Exhibit A: Chintuji. Had heard so many poltroons going gaga about how nice, how sweet, how cutesy it was. Well, the darned thing IS sweet. The only problem is that it is so bloody sweet it almost reaches saccharin overdose levels. Methinks the director was probably aiming for a good old fashioned Hrishikesh Mukherjee-Basu Chatterjee feel. And given the times we live in, he was probably obligated to throw in a song-and-dance routine as well. But the poor chap overshot it. By a helluva long way. Muck

Exhibit B: Transformers: Revenge of the Fallen. How does someone, who made such a bloody decent movie the first time round, so totally screw up the sequel?? Transformers has got to be the worst sequel I have seen. Ever. I know Bay ain’t exactly the cat’s pajamas when it comes to cinematic derring-do, but this has to be pretty special, even by his not-so-exacting standards. Or maybe, it was just Megan Fox which distracted the poor man. Utter muck.

Non Sequitur 1: Caught snatches from a trailer of a Chetan Bhagat interview on CNBC a few days back. The man was mouthing lines like “Chetan Bhagat knows what he wants”, “Bollywood shall work for Chetan Bhagat, not the other way around”. Not only does he churn out you-know-what, but he also speaks in third-person. Cult

Non Sequitur 2: MNS activists have declared war on Wake up Sid. Apparently, the movie refers to Mumbai as Bombay. Cult-er.

Non Sequitur 3: Roman Polanski raped a 13 year old. But that’s alright. ‘Coz he directed The Pianist and Chinatown, you know. (%$@#@, some more dosh here)

Non Sequitur 4: Phul Singh v. State of Haryana, AIR 1980 SC 248. Per, Krishna Iyer, J.

“A philanderer of 22, appellant Phul Singh, overpowered by sex stress in excess, hoisted himself into his cousin’s house next door, and in broad day-light, overpowered the temptingly lonely prosecutrix of twenty four, Pushpa, raped her in hurried heat and made an urgent exit having fulfilled his erotic sortie.”

## TO DO
Write out the source passage from "Non Sequitur 2: MNS" to "Krishna Iyer, J.", word for word. The listing after this point is separate from the source passage.

## DATASET ENTRIES
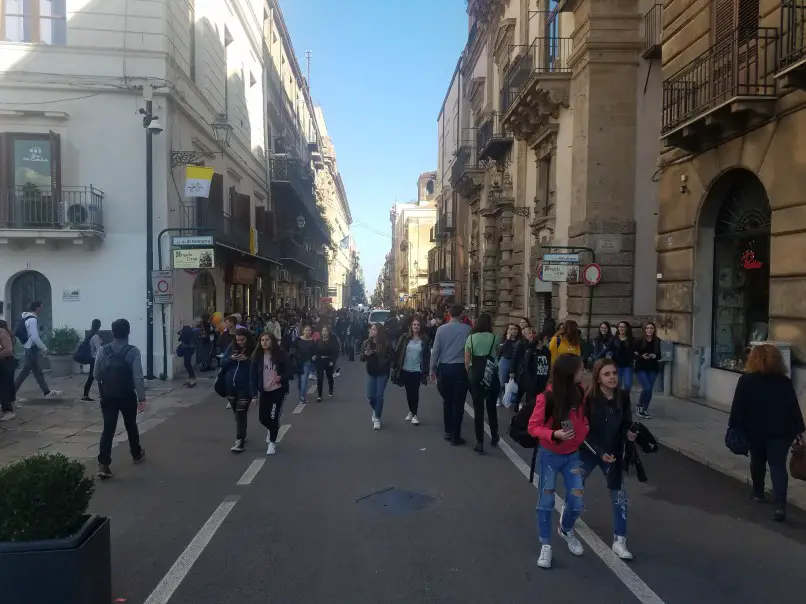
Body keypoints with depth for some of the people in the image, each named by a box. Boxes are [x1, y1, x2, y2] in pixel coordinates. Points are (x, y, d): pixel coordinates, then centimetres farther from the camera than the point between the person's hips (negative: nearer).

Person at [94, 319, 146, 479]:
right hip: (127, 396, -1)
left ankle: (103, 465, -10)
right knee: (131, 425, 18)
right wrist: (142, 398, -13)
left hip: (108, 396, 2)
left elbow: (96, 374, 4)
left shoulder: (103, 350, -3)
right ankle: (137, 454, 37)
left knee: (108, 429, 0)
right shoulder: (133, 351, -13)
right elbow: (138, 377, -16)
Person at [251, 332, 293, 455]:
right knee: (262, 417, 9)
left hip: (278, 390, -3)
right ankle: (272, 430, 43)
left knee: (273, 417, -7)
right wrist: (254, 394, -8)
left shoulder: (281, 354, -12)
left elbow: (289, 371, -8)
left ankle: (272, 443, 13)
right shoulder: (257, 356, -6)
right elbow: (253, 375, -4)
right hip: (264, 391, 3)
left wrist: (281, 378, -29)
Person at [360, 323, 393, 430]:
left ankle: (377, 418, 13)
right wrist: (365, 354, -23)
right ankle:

--

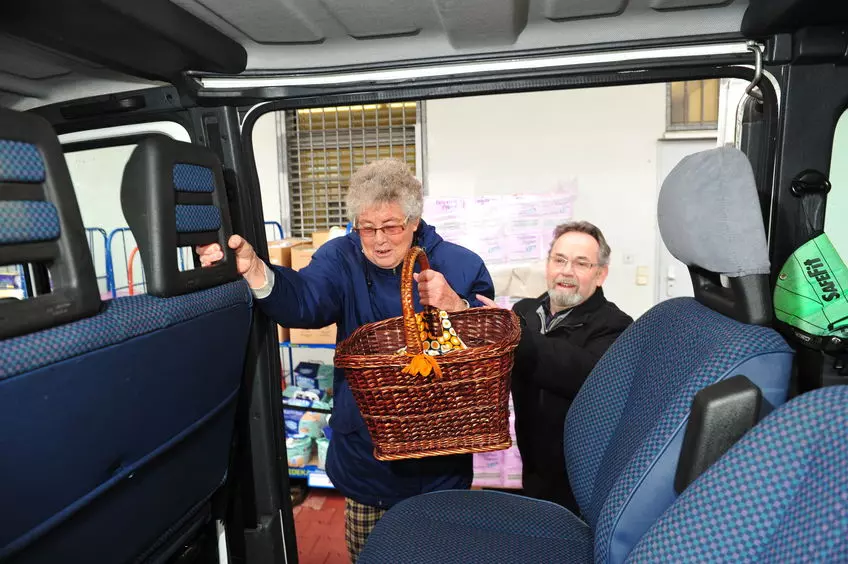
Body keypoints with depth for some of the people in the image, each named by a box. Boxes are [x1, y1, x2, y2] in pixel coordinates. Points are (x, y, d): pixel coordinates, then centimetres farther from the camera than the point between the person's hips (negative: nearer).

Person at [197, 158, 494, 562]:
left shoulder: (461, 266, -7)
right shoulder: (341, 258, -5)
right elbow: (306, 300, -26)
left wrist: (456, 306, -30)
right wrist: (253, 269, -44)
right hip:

...

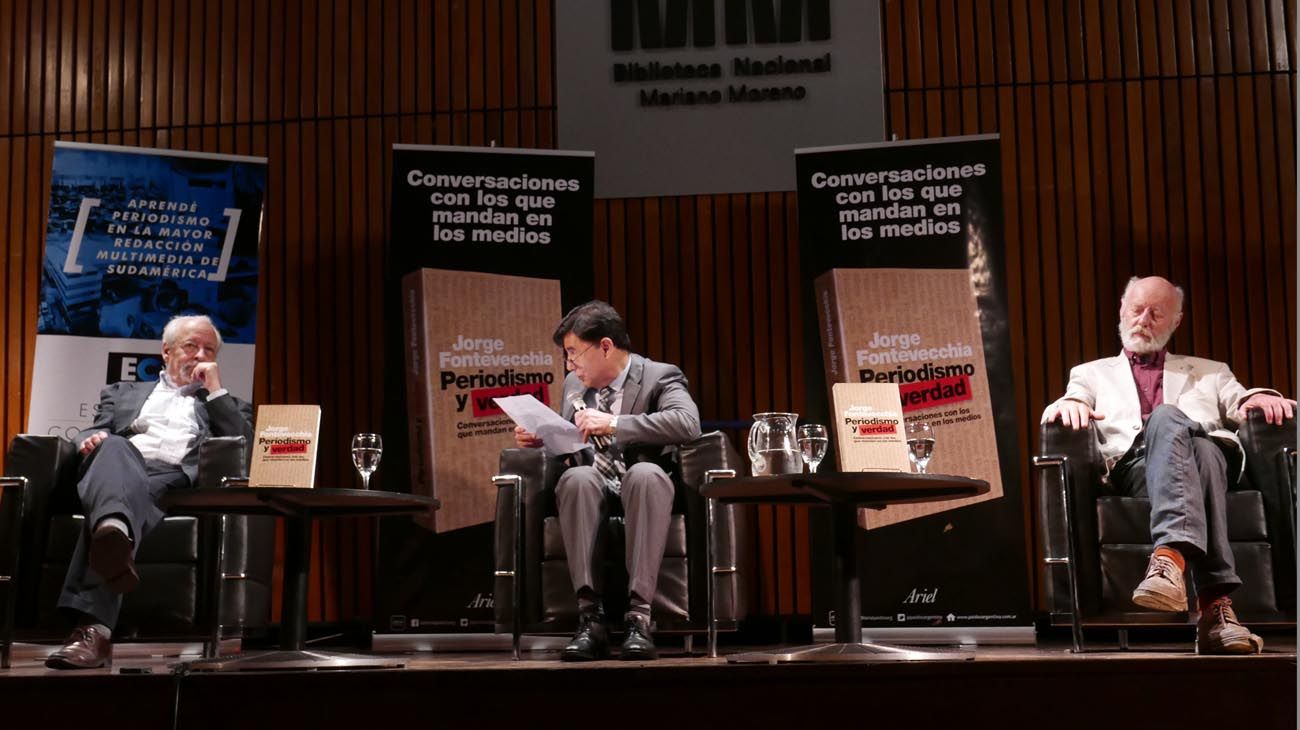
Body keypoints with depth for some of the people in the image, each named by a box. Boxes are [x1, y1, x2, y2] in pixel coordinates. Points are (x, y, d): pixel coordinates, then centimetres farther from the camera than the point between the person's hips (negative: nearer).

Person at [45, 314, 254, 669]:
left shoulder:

## WRITTEN RESPONSE
Non Sequitur 2: MNS activists have declared war on Wake up Sid. Apparently, the movie refers to Mumbai as Bombay. Cult-er.

Non Sequitur 3: Roman Polanski raped a 13 year old. But that’s alright. ‘Coz he directed The Pianist and Chinatown, you know. (%$@#@, some more dosh here)

Non Sequitur 4: Phul Singh v. State of Haryana, AIR 1980 SC 248. Per, Krishna Iyer, J.